Rendered images with source text:
►
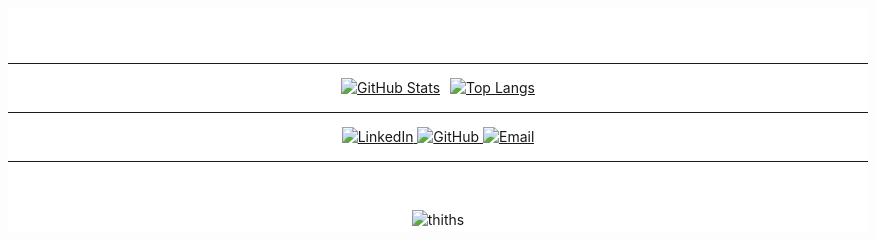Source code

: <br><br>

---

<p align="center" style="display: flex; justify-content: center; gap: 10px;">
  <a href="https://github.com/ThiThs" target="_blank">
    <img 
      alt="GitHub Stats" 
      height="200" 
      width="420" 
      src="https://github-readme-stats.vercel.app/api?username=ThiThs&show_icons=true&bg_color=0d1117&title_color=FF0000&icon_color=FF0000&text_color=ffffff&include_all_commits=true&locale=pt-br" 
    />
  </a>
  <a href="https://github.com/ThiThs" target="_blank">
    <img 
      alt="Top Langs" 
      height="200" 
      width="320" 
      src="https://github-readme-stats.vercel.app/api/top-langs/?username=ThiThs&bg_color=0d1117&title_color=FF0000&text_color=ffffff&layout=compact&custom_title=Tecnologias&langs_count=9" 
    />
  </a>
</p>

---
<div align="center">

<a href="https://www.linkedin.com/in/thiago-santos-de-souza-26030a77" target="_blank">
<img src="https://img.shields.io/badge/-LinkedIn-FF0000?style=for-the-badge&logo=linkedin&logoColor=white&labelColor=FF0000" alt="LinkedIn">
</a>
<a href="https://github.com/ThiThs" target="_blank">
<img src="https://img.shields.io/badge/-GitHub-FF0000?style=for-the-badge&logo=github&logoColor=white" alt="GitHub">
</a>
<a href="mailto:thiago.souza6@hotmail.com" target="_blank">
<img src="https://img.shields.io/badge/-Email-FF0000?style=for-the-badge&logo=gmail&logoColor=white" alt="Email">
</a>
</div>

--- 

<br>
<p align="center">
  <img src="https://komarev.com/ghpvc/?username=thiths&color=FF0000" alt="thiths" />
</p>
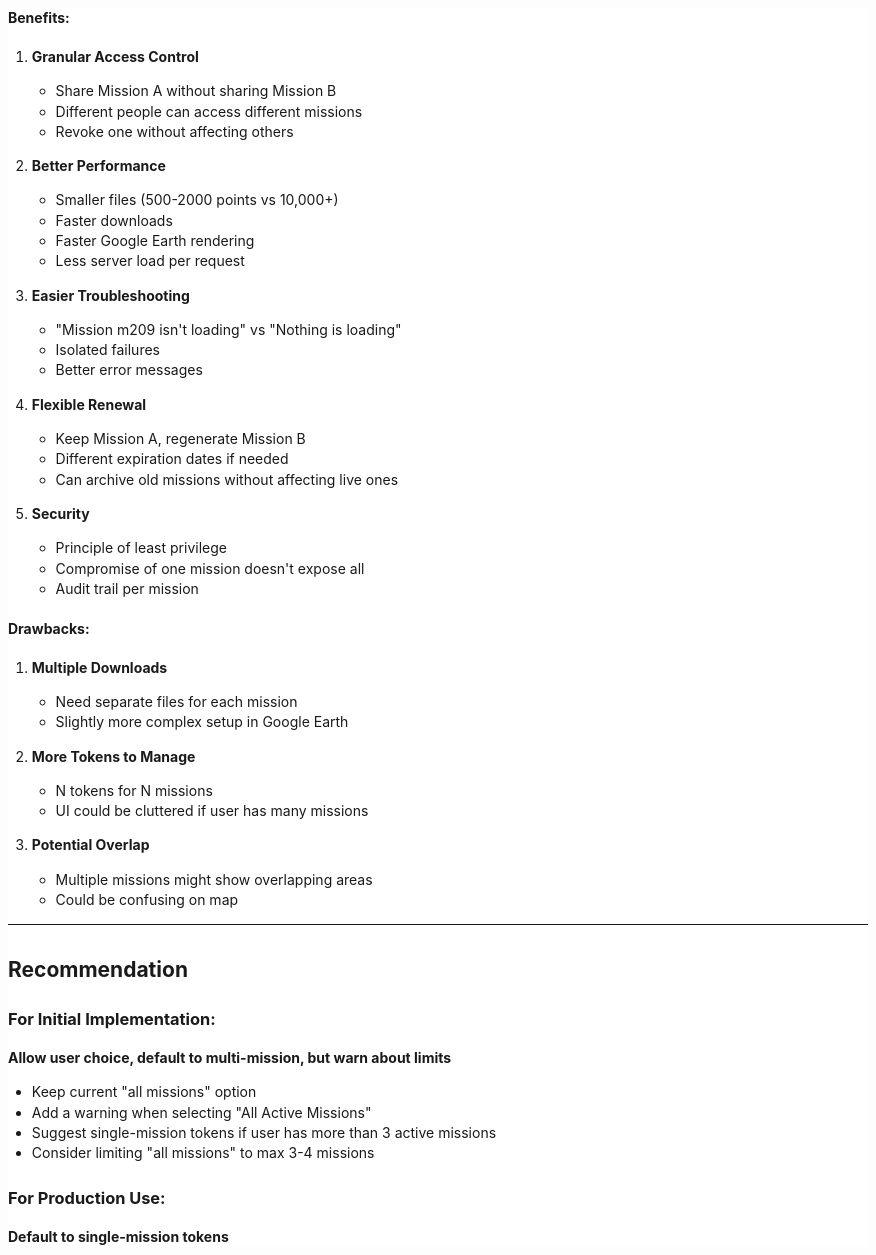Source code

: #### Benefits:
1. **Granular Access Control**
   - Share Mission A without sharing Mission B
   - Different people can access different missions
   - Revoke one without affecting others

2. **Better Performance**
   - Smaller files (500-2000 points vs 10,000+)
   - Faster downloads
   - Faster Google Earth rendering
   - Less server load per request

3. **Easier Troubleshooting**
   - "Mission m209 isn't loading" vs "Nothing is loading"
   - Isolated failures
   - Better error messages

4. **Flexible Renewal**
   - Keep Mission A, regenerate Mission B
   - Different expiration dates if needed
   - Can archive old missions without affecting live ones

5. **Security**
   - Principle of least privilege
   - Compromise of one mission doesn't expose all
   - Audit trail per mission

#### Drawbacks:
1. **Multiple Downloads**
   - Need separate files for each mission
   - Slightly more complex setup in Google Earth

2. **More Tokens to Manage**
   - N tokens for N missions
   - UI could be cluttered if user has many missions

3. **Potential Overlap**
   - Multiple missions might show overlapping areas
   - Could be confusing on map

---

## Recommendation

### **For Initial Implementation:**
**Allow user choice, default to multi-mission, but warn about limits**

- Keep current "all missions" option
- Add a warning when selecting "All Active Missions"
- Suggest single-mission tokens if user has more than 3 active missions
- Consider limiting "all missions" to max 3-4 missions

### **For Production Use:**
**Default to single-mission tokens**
◄
Problem to work on: Show all lines from the records above where the word "thiago" occurs.

Answer space:
<a href="https://www.linkedin.com/in/thiago-santos-de-souza-26030a77" target="_blank">
<a href="mailto:thiago.souza6@hotmail.com" target="_blank">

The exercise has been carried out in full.